Tinham a mesma idade, setenta e cinco anos, gozavam de
boa saúde e a morte não os preocupava. Juraci, inclusive, tinha plena convicção
de que viveria mais de cem anos. Menos otimista, ainda assim Soraia acreditava
que atingiria os noventa. A se confirmar a previsão de ambos, teriam então ao
menos quinze anos de vida em comum.
Entretanto, numa tarde como outra qualquer, quando
regressava para casa após ter feito compras na quitanda da esquina, Soraia
sentiu subitamente a presença da morte. Poderia, por certo, ter interpretado o
calafrio que lhe percorreu as entranhas como um sintoma de gripe iminente;
também poderia ter associado a vertigem, que quase a fez tombar, à recente
mudança de grau nos óculos que usava ; ou ter atribuído à sua costumeira
flatulência a dor que sentiu pouco abaixo do diafragma e que parecia empenhada
em lhe obstruir a respiração. Enfim, Soraia poderia ter tentado consolar-se da
premonição que a invadira apoiando-se em qualquer uma das três hipóteses, ou
até mesmo mesclando-as.
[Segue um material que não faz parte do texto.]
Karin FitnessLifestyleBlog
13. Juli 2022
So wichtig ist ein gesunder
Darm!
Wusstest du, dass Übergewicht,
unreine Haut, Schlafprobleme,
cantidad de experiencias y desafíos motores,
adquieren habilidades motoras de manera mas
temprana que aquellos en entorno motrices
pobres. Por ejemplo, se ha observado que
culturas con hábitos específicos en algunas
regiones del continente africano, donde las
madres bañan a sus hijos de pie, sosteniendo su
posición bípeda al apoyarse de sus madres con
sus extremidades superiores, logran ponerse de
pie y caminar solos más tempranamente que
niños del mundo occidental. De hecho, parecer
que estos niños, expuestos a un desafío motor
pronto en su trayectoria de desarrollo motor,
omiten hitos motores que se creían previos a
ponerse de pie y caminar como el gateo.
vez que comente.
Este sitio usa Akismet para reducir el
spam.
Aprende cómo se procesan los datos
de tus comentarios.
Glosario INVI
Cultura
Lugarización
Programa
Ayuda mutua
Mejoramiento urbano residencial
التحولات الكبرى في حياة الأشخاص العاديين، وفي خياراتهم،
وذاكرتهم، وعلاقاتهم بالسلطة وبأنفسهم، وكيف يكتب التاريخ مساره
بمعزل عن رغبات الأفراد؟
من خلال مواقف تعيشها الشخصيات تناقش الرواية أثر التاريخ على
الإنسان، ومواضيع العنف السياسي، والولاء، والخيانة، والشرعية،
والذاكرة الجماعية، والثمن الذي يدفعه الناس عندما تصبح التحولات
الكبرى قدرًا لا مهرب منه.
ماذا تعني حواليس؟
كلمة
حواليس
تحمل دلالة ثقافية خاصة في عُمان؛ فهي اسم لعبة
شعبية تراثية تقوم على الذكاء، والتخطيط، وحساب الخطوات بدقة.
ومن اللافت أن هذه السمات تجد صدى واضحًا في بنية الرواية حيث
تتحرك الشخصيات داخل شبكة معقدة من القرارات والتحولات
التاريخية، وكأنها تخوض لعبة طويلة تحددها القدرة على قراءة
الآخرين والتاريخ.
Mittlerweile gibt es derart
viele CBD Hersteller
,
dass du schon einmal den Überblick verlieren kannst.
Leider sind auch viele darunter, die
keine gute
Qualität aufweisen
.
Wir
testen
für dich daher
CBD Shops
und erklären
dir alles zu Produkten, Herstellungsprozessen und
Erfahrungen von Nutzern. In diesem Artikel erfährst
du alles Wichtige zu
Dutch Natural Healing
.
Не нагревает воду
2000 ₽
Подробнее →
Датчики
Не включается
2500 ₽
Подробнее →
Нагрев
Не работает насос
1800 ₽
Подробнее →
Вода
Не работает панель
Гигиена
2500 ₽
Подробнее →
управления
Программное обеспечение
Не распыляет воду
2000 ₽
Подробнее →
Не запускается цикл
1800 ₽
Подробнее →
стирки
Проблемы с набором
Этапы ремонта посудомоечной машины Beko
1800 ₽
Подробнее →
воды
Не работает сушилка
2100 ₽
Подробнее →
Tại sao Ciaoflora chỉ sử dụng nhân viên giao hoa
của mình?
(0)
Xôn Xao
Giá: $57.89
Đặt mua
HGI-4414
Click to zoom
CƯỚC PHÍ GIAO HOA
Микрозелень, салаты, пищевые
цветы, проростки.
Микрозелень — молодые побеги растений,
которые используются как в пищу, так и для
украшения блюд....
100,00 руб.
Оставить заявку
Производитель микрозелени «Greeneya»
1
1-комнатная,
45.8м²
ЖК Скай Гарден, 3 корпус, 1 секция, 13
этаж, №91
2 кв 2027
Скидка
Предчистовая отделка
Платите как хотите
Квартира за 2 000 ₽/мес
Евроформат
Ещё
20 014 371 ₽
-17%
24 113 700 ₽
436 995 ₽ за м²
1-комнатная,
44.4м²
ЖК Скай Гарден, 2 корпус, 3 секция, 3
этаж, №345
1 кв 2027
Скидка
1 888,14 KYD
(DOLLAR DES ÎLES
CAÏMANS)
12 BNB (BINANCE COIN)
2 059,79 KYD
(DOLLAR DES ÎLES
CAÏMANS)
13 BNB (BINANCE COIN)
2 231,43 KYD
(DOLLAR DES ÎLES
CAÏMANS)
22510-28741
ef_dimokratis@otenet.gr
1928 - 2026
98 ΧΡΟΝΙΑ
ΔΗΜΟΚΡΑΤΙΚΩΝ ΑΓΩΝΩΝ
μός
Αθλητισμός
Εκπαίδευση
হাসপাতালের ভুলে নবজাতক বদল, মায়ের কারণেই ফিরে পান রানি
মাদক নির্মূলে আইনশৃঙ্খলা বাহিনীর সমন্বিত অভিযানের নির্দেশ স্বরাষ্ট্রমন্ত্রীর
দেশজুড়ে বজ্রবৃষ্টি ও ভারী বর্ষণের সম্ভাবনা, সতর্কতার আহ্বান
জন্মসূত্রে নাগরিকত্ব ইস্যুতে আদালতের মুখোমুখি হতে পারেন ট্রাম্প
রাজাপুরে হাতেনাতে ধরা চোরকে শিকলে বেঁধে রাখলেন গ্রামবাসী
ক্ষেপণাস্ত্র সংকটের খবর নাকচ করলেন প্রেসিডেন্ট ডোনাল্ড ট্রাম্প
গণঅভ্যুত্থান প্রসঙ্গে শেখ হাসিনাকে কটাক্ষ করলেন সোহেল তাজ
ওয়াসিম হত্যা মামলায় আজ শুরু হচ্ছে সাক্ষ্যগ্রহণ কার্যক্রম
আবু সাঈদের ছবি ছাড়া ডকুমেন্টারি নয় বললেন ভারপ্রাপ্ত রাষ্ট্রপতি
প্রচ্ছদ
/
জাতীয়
Mas foi tão avassaladora a sensação de que não lhe
restavam pouco mais do que uns míseros dias que tudo o que conseguiu fazer foi
recostar-se no muro de uma casa e chorar discretamente a inexorabilidade de seu
destino.
Entretanto, nada comentou com o marido, mas a partir
daí só agiu em função dele. No dia seguinte, procurou um artesão que vendia
bonecos desengonçados nas feiras e nos mercados, e encomendou-lhe uma mão
exatamente igual à sua, pagando adiantado e regiamente - mas só depois de ter
arrancado dele a promessa solene de que ninguém haveria de saber o que ela lhe
pedia. Petrônio, o escultor fracassado, que só conseguia se manter vivo graças
à generosidade de uns poucos que eventualmente adquiriam seus monstrengos, ante
a polpuda quantia oferecida lançou-se de imediato ao trabalho, concluindo-o em
três dias.
Nessa mesma noite, Soraia mostrou a réplica de sua mão
esquerda ao marido. Ele a elogiou muitíssimo, mas quando ficou ciente dos
motivos que haviam animado a esposa a mandar fazê-la, teve uma crise de asma
tão violenta que Soraia, por um momento, acreditou que a escultura corria sério
risco de jamais vir a ser utilizada. Juraci precisou ser levado a um posto de
saúde e só não morreu por puro acaso. Passou a noite inteira encafifado dentro
de um balão de oxigênio e sua dispnéia só cedeu quando o dia clareava. Soraia
permaneceu todo o tempo ao seu lado, segurando sua mão, implorando a Deus para
que não o levasse antes dela, dentre outras coisas por não lhe parecer justa
uma inversão na ordem das mortes depois do que havia gasto.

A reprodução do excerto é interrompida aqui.